Kennedy was fired by the school over his post-game prayers at the 50-yard line. His legal battle was “vying for the protection of traditionally Christian values amid the nation’s ongoing rejection of religious principles,” wrote Alexandro Avila, on the Outkick blog.
That protection is the nation’s first liberty, the religious freedom promised by the First Amendment to the U.S. Constitution. Bremerton High School trampled on that amendment in Kennedy’s case, but that wrong has been righted. He filed a lawsuit against Bremerton High, but a district court ruled and the U.S. Court of Appeals for the Ninth Circuit both ruled against him. The case went all the way up to the U.S. Supreme Court, where he finally received justice with a favorable 6-3 decision.
This week’s release of a court document indicates Kennedy is entitled to “declaratory relief consistent with the Supreme Court’s opinion in this case, and that Bremerton School District ‘shall not interfere with or prohibit Kennedy from offering a prayer consistent with the Supreme Court’s opinion.’”
Rob McKenna, former Washington attorney general, had complained that Coach Kennedy was encouraging football players to join him in on-field, post-game prayers.

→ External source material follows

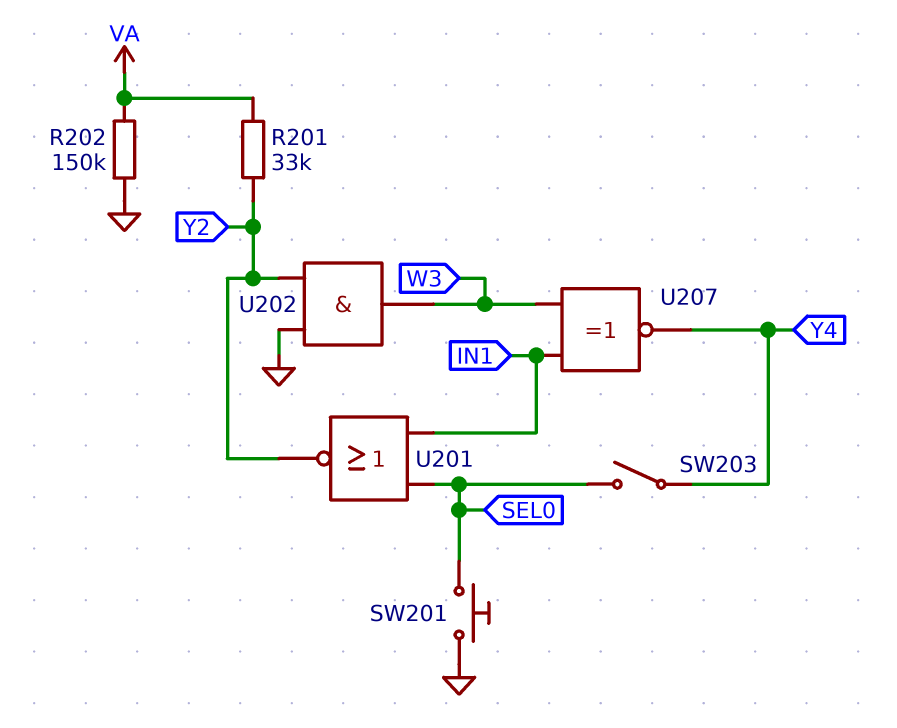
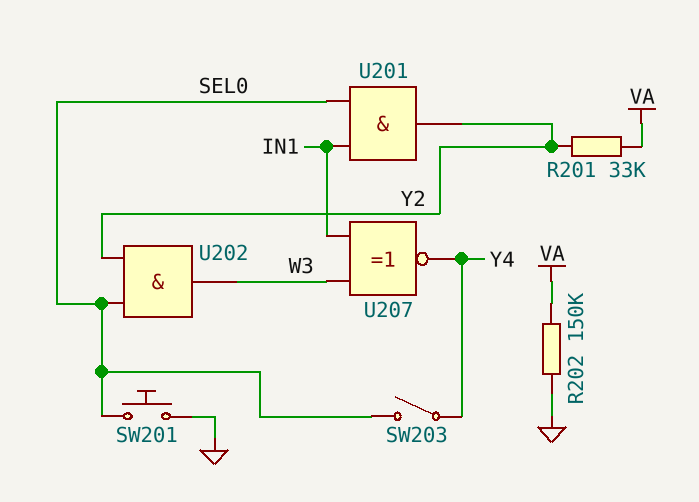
U201: NOR (in IN1, in SEL0, out Y2) -> AND (in IN1, in SEL0, out Y2)
U202: AND (in GND, in Y2, out W3) -> AND (in SEL0, in Y2, out W3)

Supreme Court justice Neil Gorsuch wrote in the high court’s decision that, “The Constitution and the best of our traditions counsel mutual respect and tolerance, not censorship and suppression, for religious and nonreligious views alike.
"Kennedy prayed during a period when school employees were free to speak with a friend, call for a reservation at a restaurant, check email, or attend to other personal matters. He offered his prayers quietly while his students were otherwise occupied. Still, the Bremerton School District disciplined him anyway.”
Like Kennedy’s June victory at SCOTUS, the recent stipulation that he must be reinstated with back pay is a great triumph for religious freedom in America.